Le indagini hanno fatto luce su una pluralità di stratagemmi adottati per far pervenire droga e telefoni nelle celle. Un ruolo cruciale sarebbe stato giocato dai familiari durante i colloqui, trasformati in occasioni per il passaggio di materiale illecito. Altri canali di approvvigionamento identificati includono i detenuti ammessi al lavoro esterno, che avrebbero sfruttato la loro relativa libertà di movimento, e quelli trasferiti da altri istituti penitenziari, potenziali vettori di merce proibita. L’elemento più inquietante emerso è il coinvolgimento diretto di agenti penitenziari, che avrebbero agito da facilitatori dietro compenso.
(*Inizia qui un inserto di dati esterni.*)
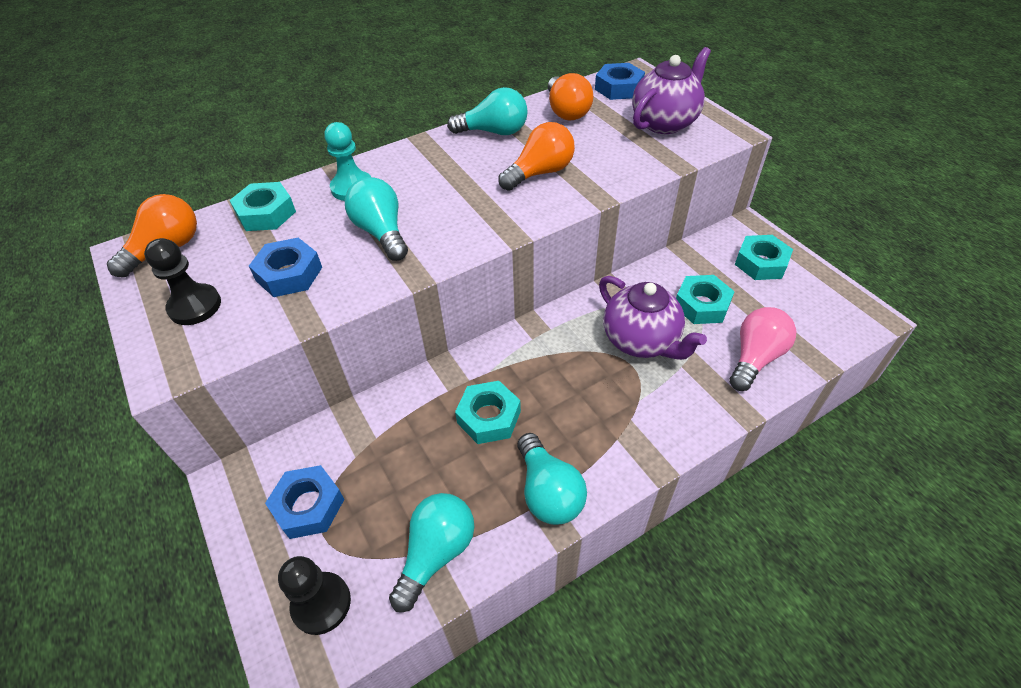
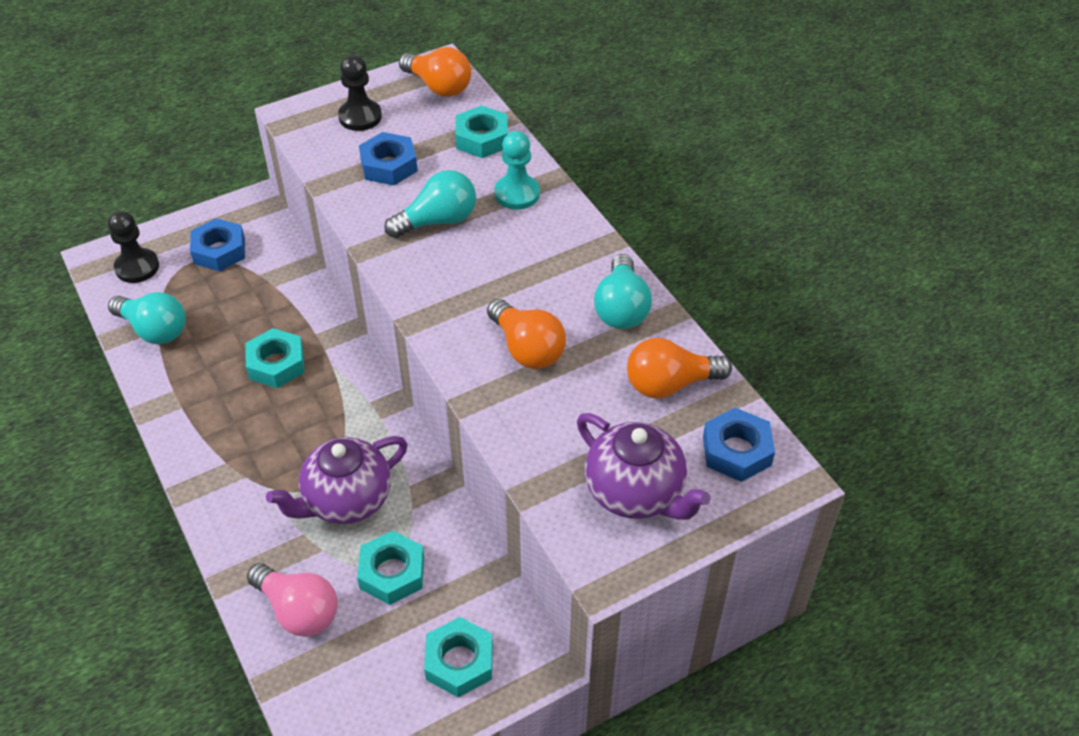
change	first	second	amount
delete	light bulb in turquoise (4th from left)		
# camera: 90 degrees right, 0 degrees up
Un business lucroso e il clima di intimidazione interna

Il traffico illecito si configurava come un’attività estremamente redditizia. Una volta introdotti nelle sezioni detentive, i telefoni cellulari e le dosi di stupefacente venivano ceduti a prezzi esponenzialmente maggiorati rispetto al mercato esterno, con rincari che potevano arrivare a decuplicare il valore originario. Parallelamente, le attività investigative hanno svelato un sistema di potere interno gestito dai detenuti più influenti, basato su atti di violenza e spedizioni punitive. Tale controllo sarebbe stato favorito dalla connivenza o, in alcuni casi, dalla scarsa reazione di taluni agenti. Questa condotta omissiva o attivamente complice avrebbe non solo agevolato le iniziative criminali, ma anche generato una diffusa situazione di pericolo per il personale penitenziario onesto e per la fascia più vulnerabile della popolazione carceraria, spesso priva di protezioni e, all’occorrenza, utilizzata coattivamente per veicolare droga e cellulari.

I sequestri e gli arresti: un bilancio significativo

Nel corso dell’intera attività investigativa, sono stati sottoposti a sequestro 56 micro cellulari, 25 smartphone, 20 schede SIM e oltre un chilogrammo di sostanze stupefacenti, tra cui cocaina, crack, hashish e marijuana. Le perquisizioni domiciliari, eseguite nelle scorse ore, hanno ulteriormente arricchito il bilancio. A Catania, nell’abitazione di uno degli arrestati, i Carabinieri hanno rinvenuto circa cinque chilogrammi di cocaina e crack, 9.700 euro in contanti e munizionamento per pistola calibro 7.65. A Palermo, i militari e gli agenti della Penitenziaria hanno trovato nelle case degli indagati un totale di 120 dosi tra hashish e marijuana e 1.200 euro in contanti. Durante le operazioni, è stato inoltre arrestato in flagranza di reato, per detenzione ai fini di spaccio, il figlio venticinquenne di uno degli indagati colpiti dalla misura cautelare.